His advice for those planning to buy an SUV is equally as succinct: “Go right ahead. SUV's are not the problem.” If Aaron comes across as being a little bitter and jaded, well, maybe he is. He has done his homework and fully believes that Peak Oil is the inescapable destiny of our modern world. He says it was a hard lesson to learn, but favours having he knowledge of Peak Oil over his days as an ignorant daydreamer.
"If I gotta choose between this and the Matrix... I choose the Matrix," he says, quoting the popular movie. "As far as I'm concerned, Peak Oil should be headline news every day. And although I do miss my ignorance in some ways... you can't go home again."
Still, it is only natural for humankind to resist believing in something that affects them in so many negative ways. There are those who have made careers attempting to debunk Peak Oil. Perhaps they know something Aaron doesn’t, but Mr.

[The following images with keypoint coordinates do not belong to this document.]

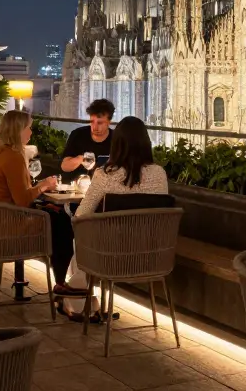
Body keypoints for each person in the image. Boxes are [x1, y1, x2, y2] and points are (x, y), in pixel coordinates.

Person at [58, 116, 170, 321]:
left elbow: (81, 215)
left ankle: (77, 299)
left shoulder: (105, 174)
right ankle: (82, 299)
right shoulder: (159, 174)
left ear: (116, 144)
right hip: (152, 254)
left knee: (80, 236)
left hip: (109, 257)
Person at [0, 110, 80, 292]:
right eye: (29, 128)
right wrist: (44, 185)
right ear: (18, 130)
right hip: (11, 225)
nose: (31, 132)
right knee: (62, 222)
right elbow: (22, 201)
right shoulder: (13, 156)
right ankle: (61, 283)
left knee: (54, 213)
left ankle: (62, 282)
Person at [59, 98, 115, 176]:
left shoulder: (116, 139)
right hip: (77, 184)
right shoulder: (78, 134)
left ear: (109, 122)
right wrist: (81, 158)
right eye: (92, 122)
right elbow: (64, 167)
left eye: (100, 123)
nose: (95, 127)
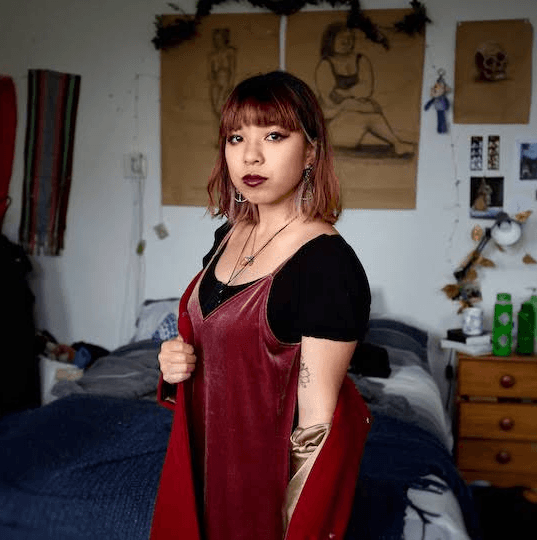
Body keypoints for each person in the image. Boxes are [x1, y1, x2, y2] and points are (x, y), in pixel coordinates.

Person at [150, 71, 372, 540]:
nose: (250, 155)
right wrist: (173, 362)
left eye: (273, 135)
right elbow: (214, 340)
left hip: (259, 497)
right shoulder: (227, 235)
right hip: (200, 472)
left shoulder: (327, 264)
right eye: (236, 137)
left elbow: (317, 434)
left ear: (310, 151)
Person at [315, 22, 414, 156]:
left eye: (350, 38)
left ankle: (397, 144)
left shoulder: (361, 60)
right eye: (341, 38)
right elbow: (330, 102)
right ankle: (397, 143)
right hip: (330, 129)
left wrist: (346, 97)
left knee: (371, 115)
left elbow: (366, 90)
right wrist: (354, 102)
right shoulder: (325, 65)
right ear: (331, 40)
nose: (346, 42)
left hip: (351, 124)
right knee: (368, 111)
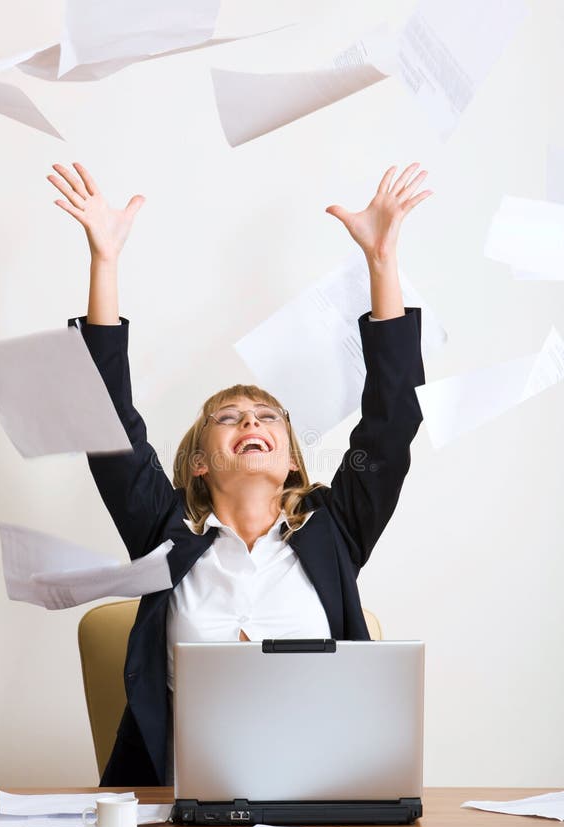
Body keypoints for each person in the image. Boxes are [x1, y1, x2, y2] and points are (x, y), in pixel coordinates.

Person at [48, 161, 430, 786]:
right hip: (180, 811)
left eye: (267, 417)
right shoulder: (165, 535)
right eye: (229, 417)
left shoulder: (336, 530)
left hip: (322, 797)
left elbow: (390, 426)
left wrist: (382, 261)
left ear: (289, 459)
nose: (251, 421)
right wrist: (105, 264)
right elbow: (106, 426)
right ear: (200, 460)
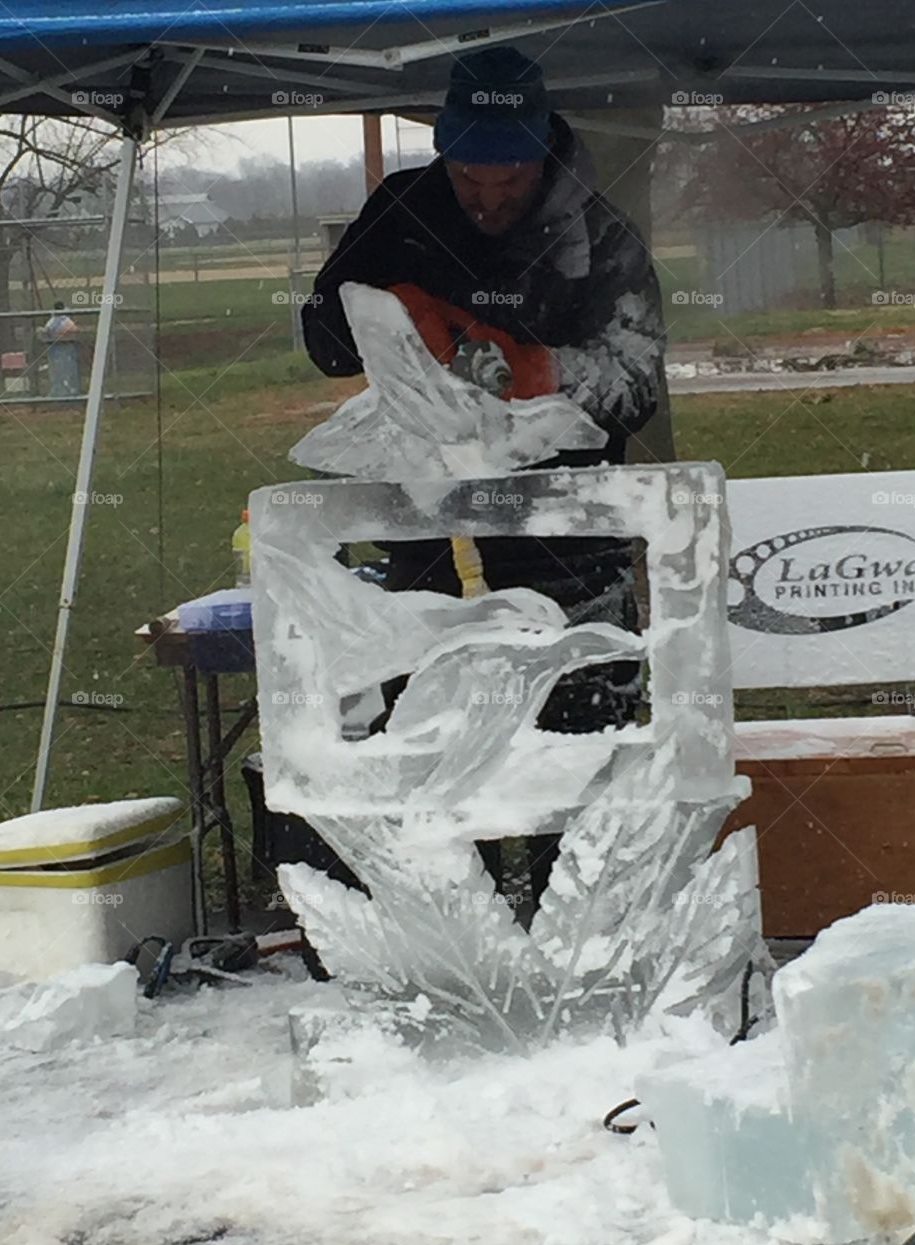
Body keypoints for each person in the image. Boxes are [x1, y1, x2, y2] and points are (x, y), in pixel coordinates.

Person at [301, 46, 666, 909]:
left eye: (508, 179)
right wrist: (391, 306)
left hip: (562, 519)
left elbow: (639, 383)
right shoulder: (404, 207)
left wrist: (536, 369)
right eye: (471, 177)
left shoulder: (600, 233)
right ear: (445, 150)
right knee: (428, 706)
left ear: (542, 152)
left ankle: (574, 910)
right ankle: (443, 910)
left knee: (577, 706)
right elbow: (320, 331)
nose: (489, 198)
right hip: (422, 510)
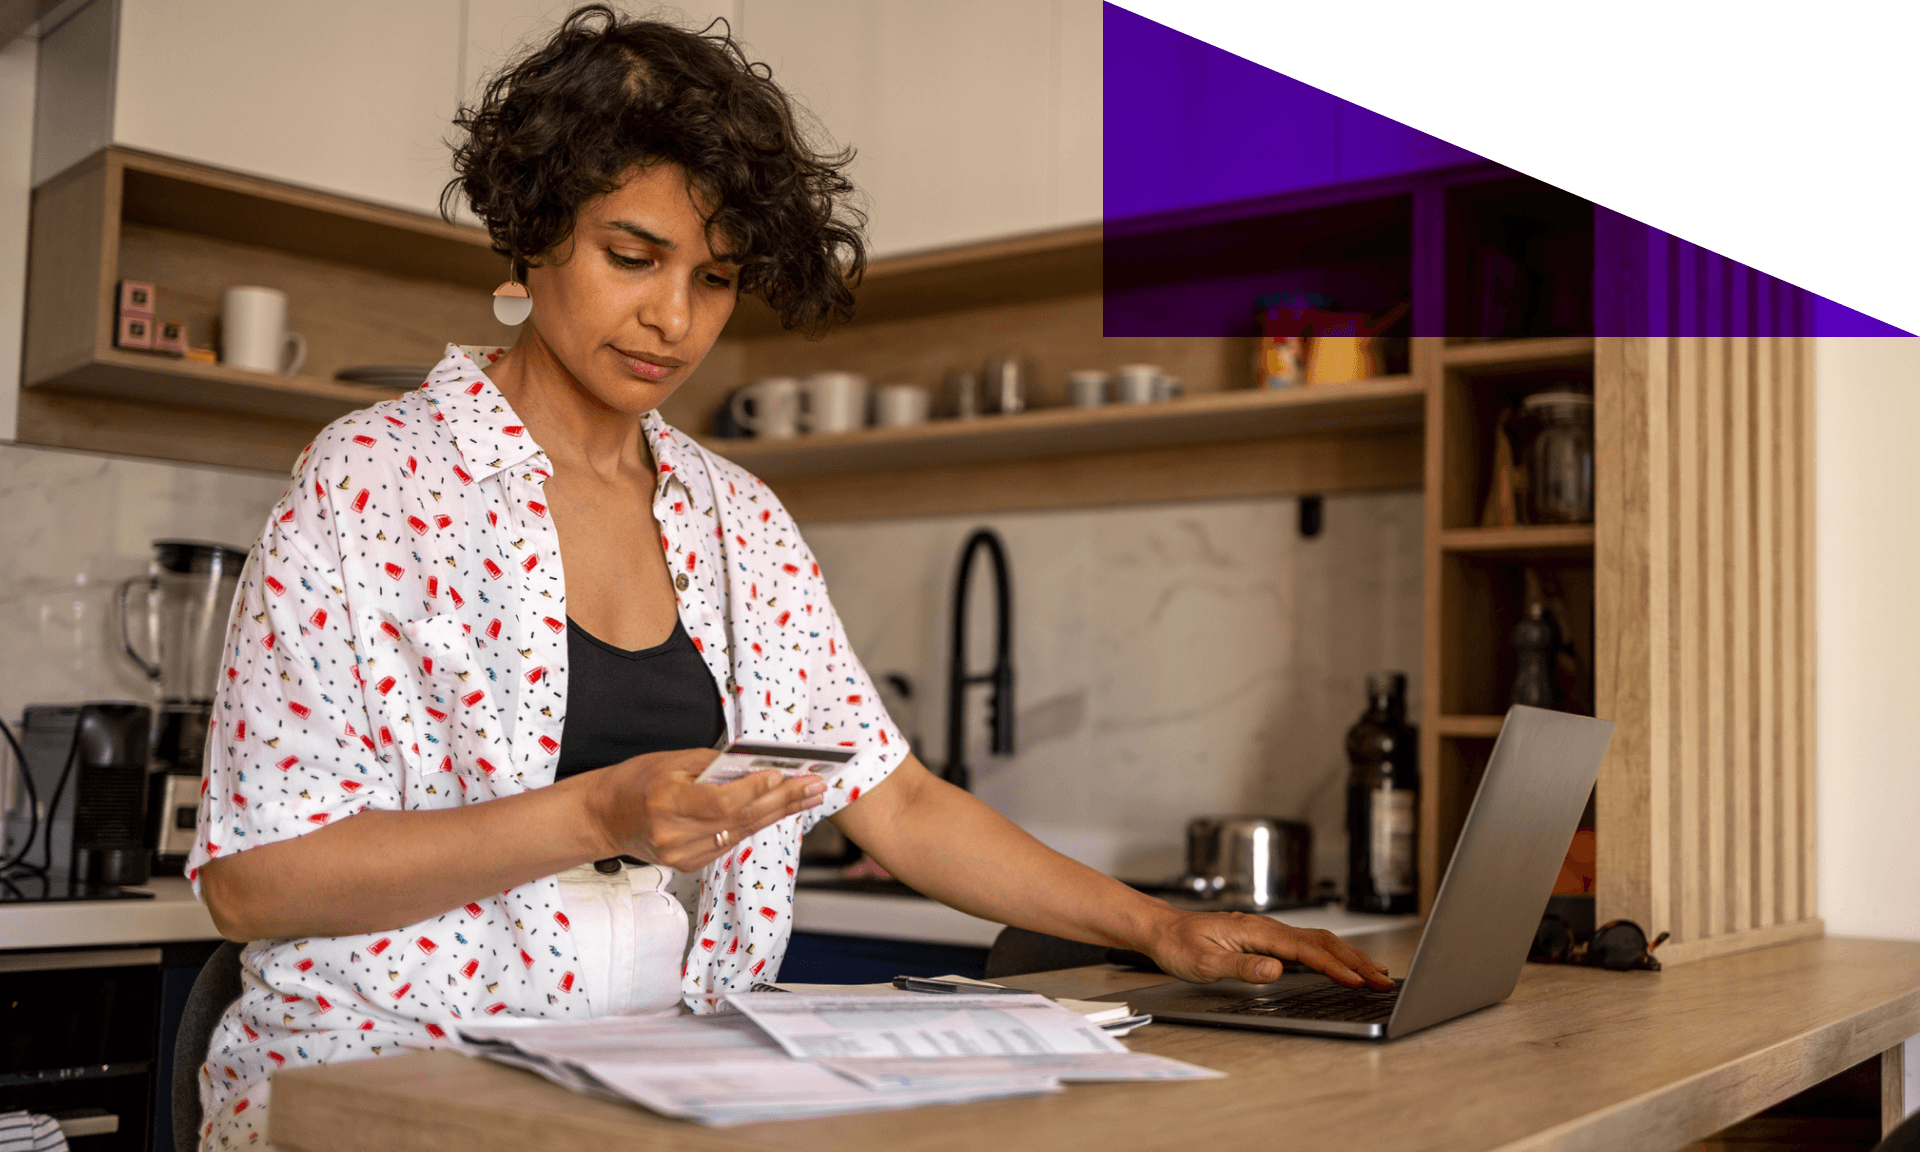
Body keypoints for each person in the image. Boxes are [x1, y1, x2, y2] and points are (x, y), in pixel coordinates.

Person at [187, 8, 1393, 1148]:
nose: (673, 318)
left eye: (713, 278)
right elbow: (251, 884)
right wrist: (596, 815)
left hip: (656, 1078)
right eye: (632, 256)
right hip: (380, 1077)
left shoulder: (737, 519)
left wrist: (1160, 926)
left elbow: (895, 799)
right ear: (533, 230)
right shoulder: (376, 483)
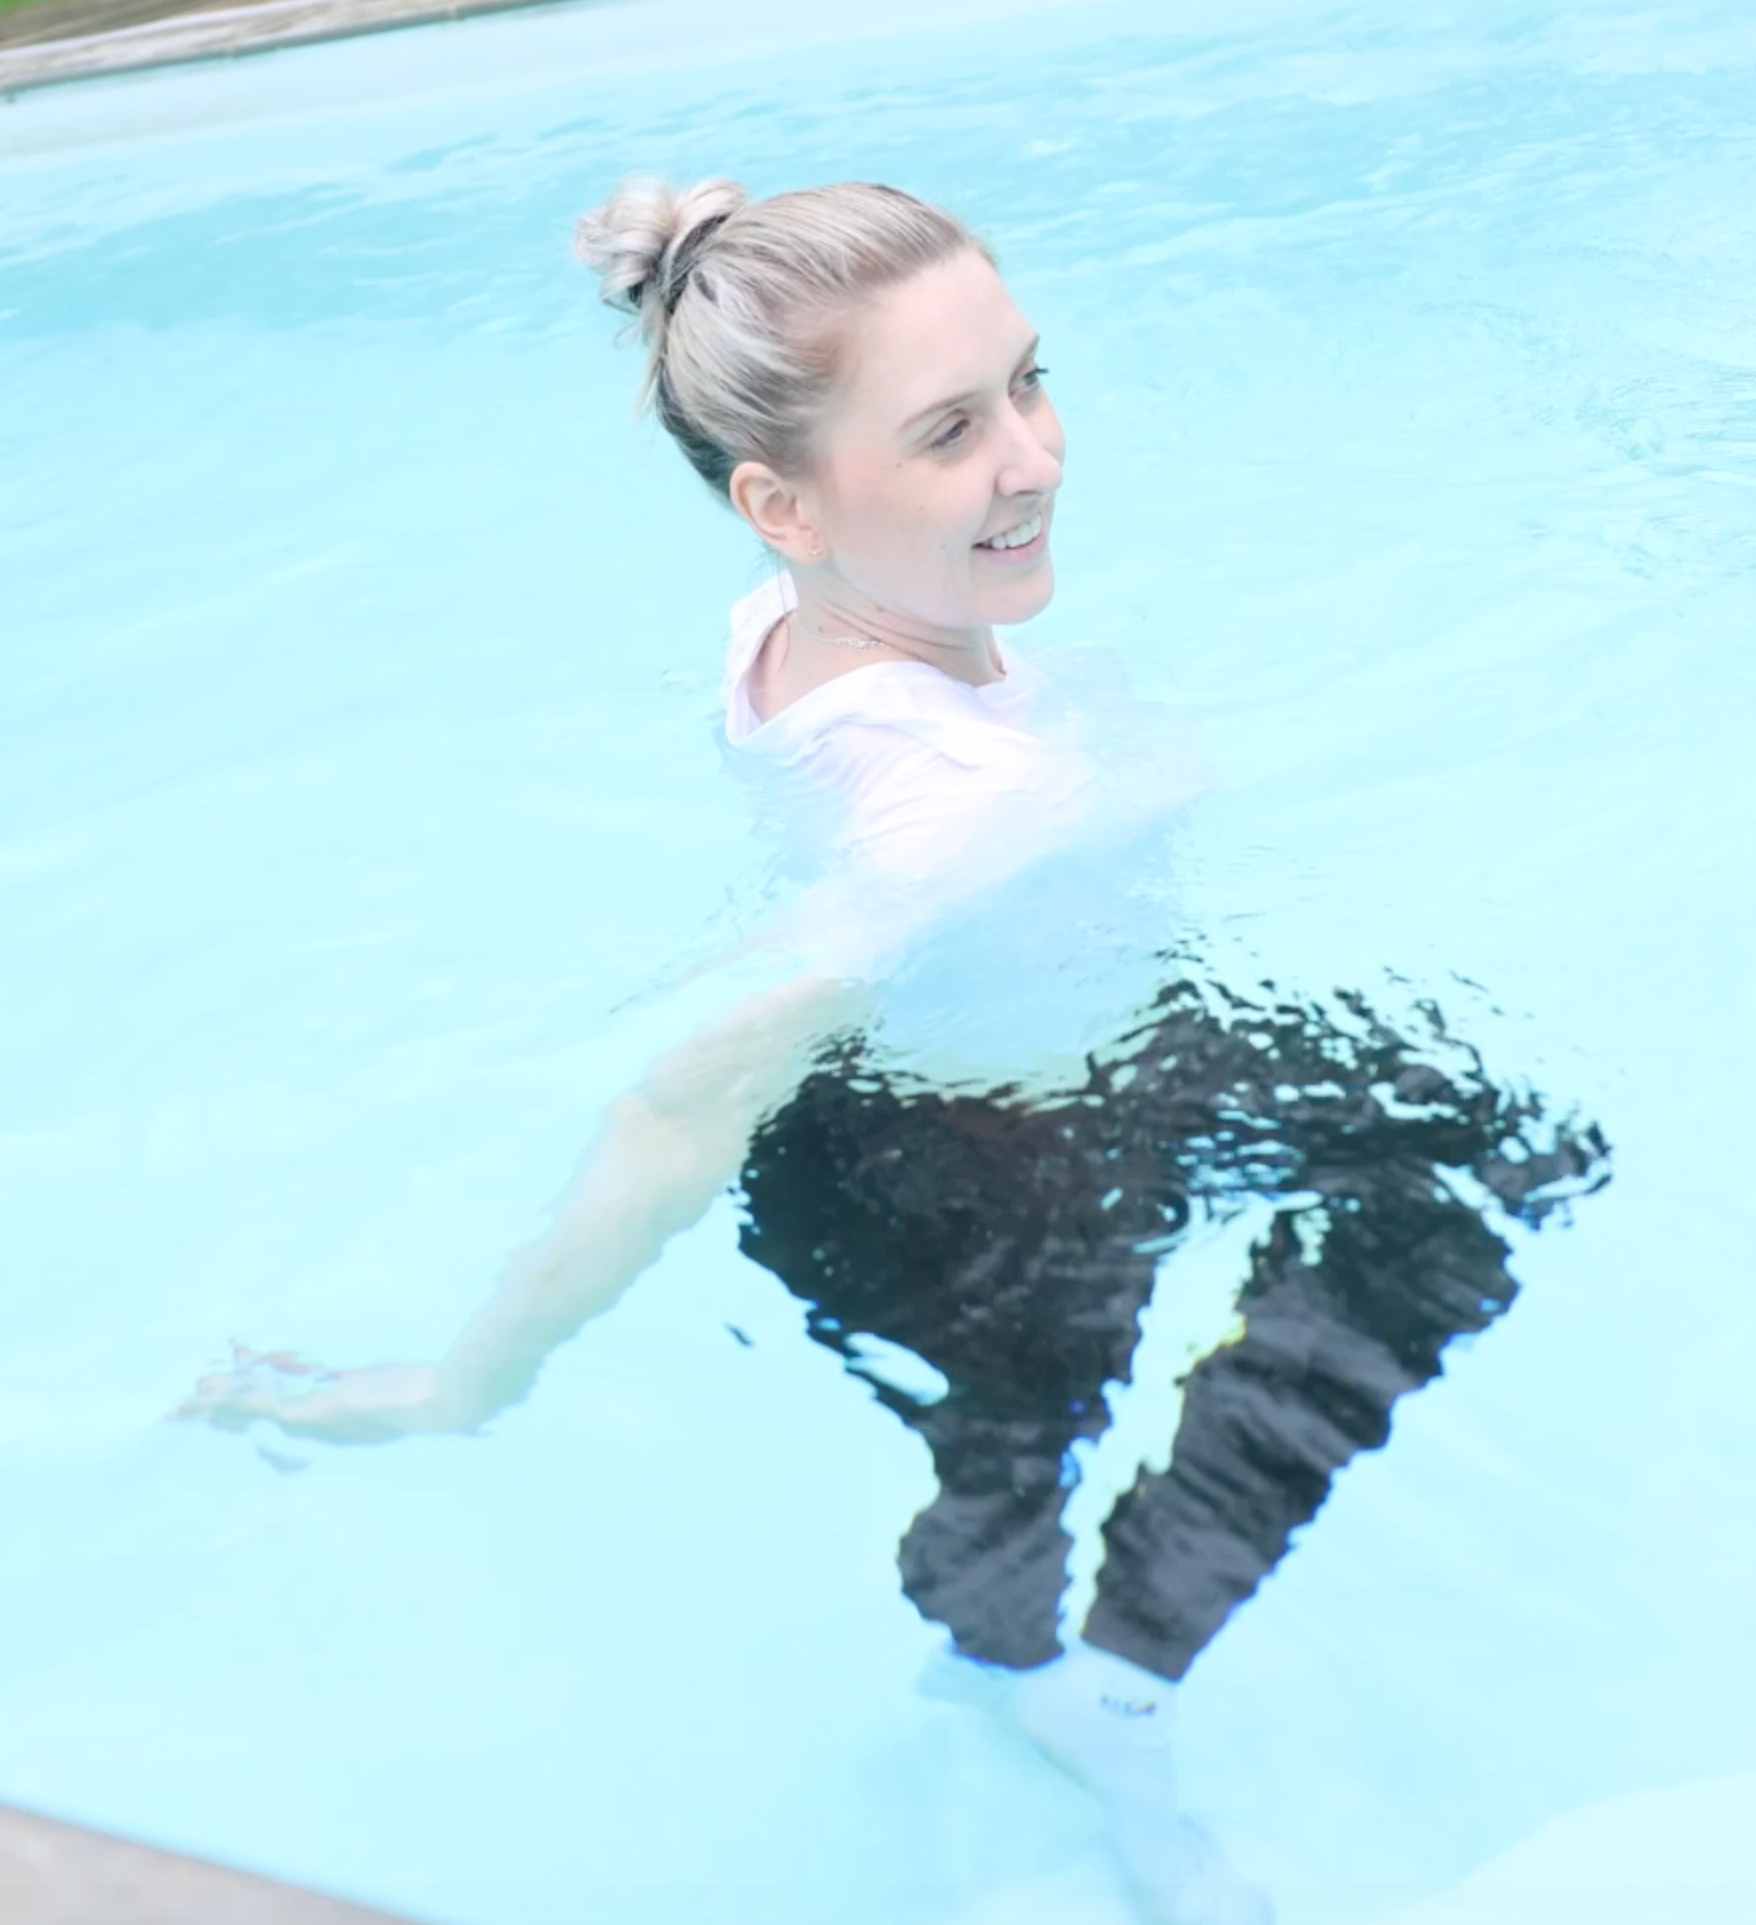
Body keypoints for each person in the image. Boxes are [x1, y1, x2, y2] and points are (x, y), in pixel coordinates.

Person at [180, 178, 1605, 1925]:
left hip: (1066, 1055)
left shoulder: (810, 627)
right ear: (784, 504)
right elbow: (690, 1088)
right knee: (1012, 1487)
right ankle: (1090, 1687)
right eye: (950, 429)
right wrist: (470, 1375)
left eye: (1028, 379)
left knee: (1483, 1148)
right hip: (972, 1179)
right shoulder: (947, 812)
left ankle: (1069, 1671)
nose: (1035, 455)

Dunlap didn’t come to his position flippantly, either.
“It can be easy to dismiss some crackpot Internet conspiracy theories. But when noted geologists like Colin Campbell, investment bankers like Matt Simmons and oil insiders like T. Boone Pickens take this seriously... I'm all ears. Dr. Richard Smalley, Director of Rice University's Nano Technology Lab and winner of the Nobel Prize in chemistry for discovering nanotubes & buckey balls, thinks Peak Oil is very real. Lee Raymond of Exxon thinks it's real. So does the US Department of Energy. Representative Bartlett thinks so too.” After hearing from sources like that, Dunlap came to his own educated opinion. “Peak oil is headed this way, and not a soul on Earth can hide from it.”
It’s enough to make certain people want to pack up their belongings and move up into the mountains. Dunlap has some advice for them too: “My advice is to practice first. You are not Grizzly Adams and this is not Little House on the Prairie.” As the end of this oil age approaches, he suggests you might want to think practically and pack light: “Bring a gun and a shovel... you'll need both.”